Send back all of the data, word for word.

Stored records
=== Begin Enclosure ===

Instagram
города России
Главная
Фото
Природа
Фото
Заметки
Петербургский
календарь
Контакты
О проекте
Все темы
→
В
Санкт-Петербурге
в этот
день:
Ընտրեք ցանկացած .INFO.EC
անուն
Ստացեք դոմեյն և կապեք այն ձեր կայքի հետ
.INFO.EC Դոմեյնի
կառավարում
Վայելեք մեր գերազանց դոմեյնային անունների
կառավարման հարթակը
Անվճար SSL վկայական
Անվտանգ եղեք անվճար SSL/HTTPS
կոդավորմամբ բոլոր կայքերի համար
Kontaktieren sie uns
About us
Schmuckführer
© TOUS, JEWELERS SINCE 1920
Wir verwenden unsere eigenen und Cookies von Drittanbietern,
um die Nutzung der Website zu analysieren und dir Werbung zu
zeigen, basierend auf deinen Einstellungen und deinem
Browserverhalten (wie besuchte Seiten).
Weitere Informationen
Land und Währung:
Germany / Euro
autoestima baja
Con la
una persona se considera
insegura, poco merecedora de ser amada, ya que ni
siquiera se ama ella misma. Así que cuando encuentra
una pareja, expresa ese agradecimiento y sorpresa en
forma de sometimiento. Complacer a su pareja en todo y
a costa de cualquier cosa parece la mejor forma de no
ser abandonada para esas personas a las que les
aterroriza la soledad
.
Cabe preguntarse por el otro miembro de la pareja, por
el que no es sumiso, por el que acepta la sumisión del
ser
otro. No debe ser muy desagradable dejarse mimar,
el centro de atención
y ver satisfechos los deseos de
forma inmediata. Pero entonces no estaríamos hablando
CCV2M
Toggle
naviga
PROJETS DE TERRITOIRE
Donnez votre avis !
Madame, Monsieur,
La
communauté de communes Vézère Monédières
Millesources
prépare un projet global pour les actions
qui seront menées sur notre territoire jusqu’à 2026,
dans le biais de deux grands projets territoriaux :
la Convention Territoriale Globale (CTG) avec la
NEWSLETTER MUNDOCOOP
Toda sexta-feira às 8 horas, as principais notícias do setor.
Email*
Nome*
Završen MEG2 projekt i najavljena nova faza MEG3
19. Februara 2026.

=== End Enclosure ===

» **Exercise result**:
Instagram
города России
Главная
Фото
Природа
Фото
Заметки
Петербургский
календарь
Контакты
О проекте
Все темы
→
В
Санкт-Петербурге
в этот
день:
Ընտրեք ցանկացած .INFO.EC
անուն
Ստացեք դոմեյն և կապեք այն ձեր կայքի հետ
.INFO.EC Դոմեյնի
կառավարում
Վայելեք մեր գերազանց դոմեյնային անունների
կառավարման հարթակը
Անվճար SSL վկայական
Անվտանգ եղեք անվճար SSL/HTTPS
կոդավորմամբ բոլոր կայքերի համար
Kontaktieren sie uns
About us
Schmuckführer
© TOUS, JEWELERS SINCE 1920
Wir verwenden unsere eigenen und Cookies von Drittanbietern,
um die Nutzung der Website zu analysieren und dir Werbung zu
zeigen, basierend auf deinen Einstellungen und deinem
Browserverhalten (wie besuchte Seiten).
Weitere Informationen
Land und Währung:
Germany / Euro
autoestima baja
Con la
una persona se considera
insegura, poco merecedora de ser amada, ya que ni
siquiera se ama ella misma. Así que cuando encuentra
una pareja, expresa ese agradecimiento y sorpresa en
forma de sometimiento. Complacer a su pareja en todo y
a costa de cualquier cosa parece la mejor forma de no
ser abandonada para esas personas a las que les
aterroriza la soledad
.
Cabe preguntarse por el otro miembro de la pareja, por
el que no es sumiso, por el que acepta la sumisión del
ser
otro. No debe ser muy desagradable dejarse mimar,
el centro de atención
y ver satisfechos los deseos de
forma inmediata. Pero entonces no estaríamos hablando
CCV2M
Toggle
naviga
PROJETS DE TERRITOIRE
Donnez votre avis !
Madame, Monsieur,
La
communauté de communes Vézère Monédières
Millesources
prépare un projet global pour les actions
qui seront menées sur notre territoire jusqu’à 2026,
dans le biais de deux grands projets territoriaux :
la Convention Territoriale Globale (CTG) avec la
NEWSLETTER MUNDOCOOP
Toda sexta-feira às 8 horas, as principais notícias do setor.
Email*
Nome*
Završen MEG2 projekt i najavljena nova faza MEG3
19. Februara 2026.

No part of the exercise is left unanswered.